An undeniable fact I'm discovering: that while I may be mired in nonage mentally, socially and spiritually; physically I'm marching on to the inevitable. Let's sing the last verse of Joni Mitchell's "Both Sides Now" together:

But now old friends are acting strange
They shake their heads, they say I've changed
Well something's lost, but something's gained
In living every day
I've looked at life from both sides now
From win and lose and still somehow
It's life's illusions I recall
I really don't know life at all
I've looked at life from both sides now
From up and down, and still somehow
It's life's illusions I recall
I really don't know life at all

Not to misunderstand Joni or to question her life view, but this song does seem to reduce all to just two sides. Maybe she's acknowledging that tendency and also saying clearly life is not either/or; cut and dried.

Personally, I've been...
Republican and Democrat
Evangelist and Agnostic
Teacher and Student
Optimist and Pessimist
Liberal and Conservative
Happy and Angry
Pro Life and Pro Choice
Confused and Certain
Beautiful and Ugly
Hawk and Dove
Wishy and Washy
Pro and Con
Enlightened and sometimes living under a spell as if I had never had a thought, a belief or value of my own.

The truth is I've always lived in the gray in-between. That doesn't mean I have no certainty. I do. I tend to spend a lot of time in my own head. (Not recommending that.) And when I do, a question my self often gets asked by me is: Of what are you certain?

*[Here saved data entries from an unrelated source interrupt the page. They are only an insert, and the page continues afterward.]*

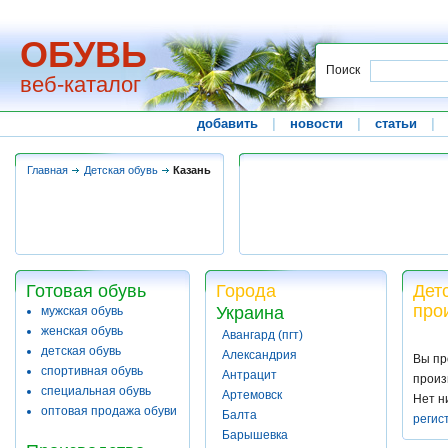
ОБУВЬ
Поиск
веб-каталог
добавить
|
новости
|
статьи
|
Главная
Детская обувь
Казань
Готовая обувь
Города
Дет
про
Украина
мужская обувь
женская обувь
Авангард (пгт)
детская обувь
Александрия
Вы пр
спортивная обувь
Антрацит
произ
специальная обувь
Артемовск
Нет н
оптовая продажа обуви
Балта
регис
Барышевка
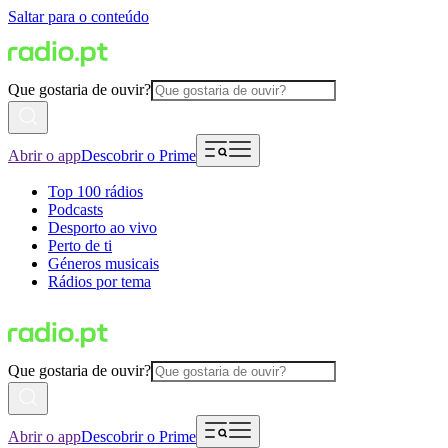
Saltar para o conteúdo
Que gostaria de ouvir?
Abrir o app
Descobrir o Prime
Top 100 rádios
Podcasts
Desporto ao vivo
Perto de ti
Géneros musicais
Rádios por tema
Que gostaria de ouvir?
Abrir o app
Descobrir o Prime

Here's one:

Certainly moving to maturity and beyond nonage doesn't mean we forsake youthfulness. The innocent curiosity of that age is essential to the momentum, the enlightenment.

May you grow up to be righteous
May you grow up to be true
May you always know the truth
And see the light surrounding you
May you always be courageous
Stand upright and be strong
May you stay forever young
Forever young, forever young
May you stay forever young.

[verse 2 of "Forever Young" by Bob Dylan]

And, then this from the Psalmist: "Your word is a lamp for my feet, a light on my path."

Be enlightened my friends. That's the secret.